2. (the title of) the head of any of the divisions or departments of a government. the Minister for Education.
verb
(with to) to give help (to). She ministered to his needs.
ministerial (miniˈstiəriəl) adjective
of or concerning ministers. ministerial duties.
ˈministryplural ˈministries noun
1. the profession, duties or period of service of a minister of religion. His ministry lasted for fifteen years.

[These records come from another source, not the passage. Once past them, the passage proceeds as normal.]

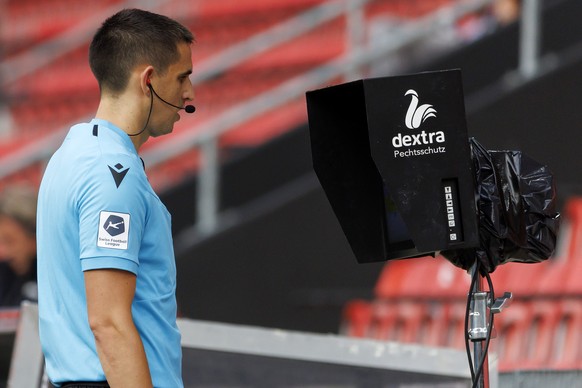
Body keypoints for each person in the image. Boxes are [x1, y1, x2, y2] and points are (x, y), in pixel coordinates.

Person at [36, 9, 195, 388]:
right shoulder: (112, 174)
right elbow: (107, 323)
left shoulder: (70, 156)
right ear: (149, 80)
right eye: (183, 77)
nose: (189, 93)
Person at [0, 184, 38, 307]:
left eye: (10, 241)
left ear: (34, 238)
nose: (4, 252)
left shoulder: (56, 275)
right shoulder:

2. a department of government or the building where its employees work. the Transport Ministry.

ministry

كَهْنُوتٌ, وِزَارَةٌ kněžský úřad, ministerstvo ministerium, præstekald geistliches Amt, Ministerium ιερατείο, υπουργείο clerecía, ministerio ministeriö, papin virka ministère ministarstvo, svećenićka služba ministero, 聖職, 사역 geestelijk ambt, ministerie departement, presteembete duszpasterstwo, ministerstwo ministério духовенство, министерство departement, prästämbete กระทรวง, การช่วยเหลือ bakanlık, papazlık bộ, đoàn mục sư 牧师职位, 部委
References in classic literature ?
He will send for Letheringham first, of course, and great pressure will be brought to bear upon him to form a ministry. But without you he will be helpless.
Well-shaved, and with his stomach warmed by a cup of coffee, he left home at eight in the morning with the regularity of clock-work, always passing along the same streets on his way to the ministry: so neat was he, so formal, so starched that he might have been taken for an Englishman on the road to his embassy.

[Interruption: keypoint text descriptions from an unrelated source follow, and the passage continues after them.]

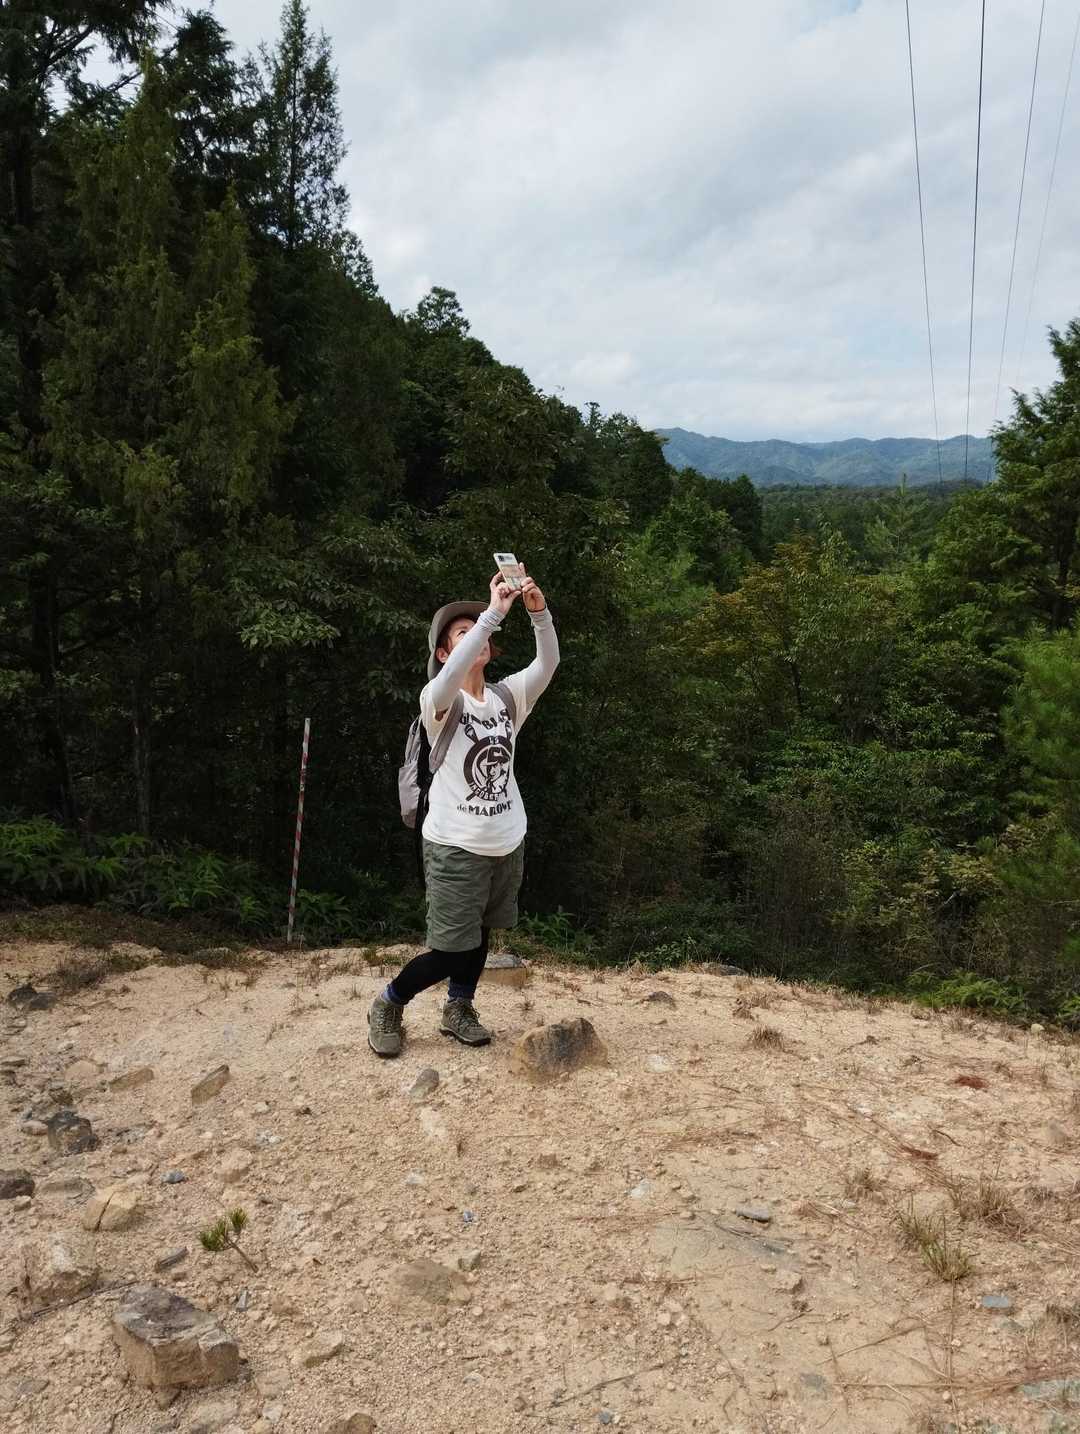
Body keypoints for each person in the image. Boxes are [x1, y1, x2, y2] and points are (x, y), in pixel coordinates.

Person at [368, 566, 559, 1056]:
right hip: (455, 845)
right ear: (443, 654)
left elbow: (549, 663)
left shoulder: (507, 697)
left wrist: (538, 613)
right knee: (451, 947)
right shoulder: (439, 701)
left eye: (480, 632)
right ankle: (390, 1001)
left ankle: (459, 1005)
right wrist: (492, 613)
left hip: (506, 842)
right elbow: (450, 678)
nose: (477, 636)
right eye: (463, 633)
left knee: (481, 937)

My father was a clerk in the Ministry of Finances with no position at all.
The ministry was the profession that suffered most--and still suffers, though there has been great improvement--on account of not only ignorant but in many cases immoral men who claimed that they were "called to preach." In the earlier days of freedom almost every coloured man who learned to read would receive "a call to preach" within a few days after he began reading.
The Ministry answered, "We want a man who is listened to in the House, and we have got him." The papers supported the new nomination.
The measures of the King and ministry were rendered more tyrannically violent by an opposition, which had not yet acquired sufficient confidence in its own strength to resist royal injustice with the sword.
The ministry proffered various civil offices which yielded not only honor but profit; but he declined them all, with the chivalrous independence and loyalty that had marked his character through life.
He had been a sailor and a harpooneer in his youth, but for many years past had dedicated his life to the ministry. At the time I now write of, Father Mapple was in the hardy winter of a healthy old age; that sort of old age which seems merging into a second flowering youth, for among all the fissures of his wrinkles, there shone certain mild gleams of a newly developing bloom --the spring verdure peeping forth even beneath February's snow.
Having received an ultimatum from Austria, the Turkish Ministry met to consider it.
Alexey Alexandrovitch was at the ministry. Anna, left alone, spent the time till dinner in assisting at her son's dinner (he dined apart from his parents) and in putting her things in order, and in reading and answering the notes and letters which had accumulated on her table.
[Footnote: The Tories were the political ancestors of the present-day Conservatives; the Whigs of the Liberals.] who therefore gradually regained control, and in 1708 the Queen had to submit to a Whig ministry. She succeeded in ousting them in 1710, and a Tory cabinet was formed by Henry Harley (afterwards Earl of Oxford) and Henry St.
"You will then obtain the Golden Fleece, if you are still in the ministry."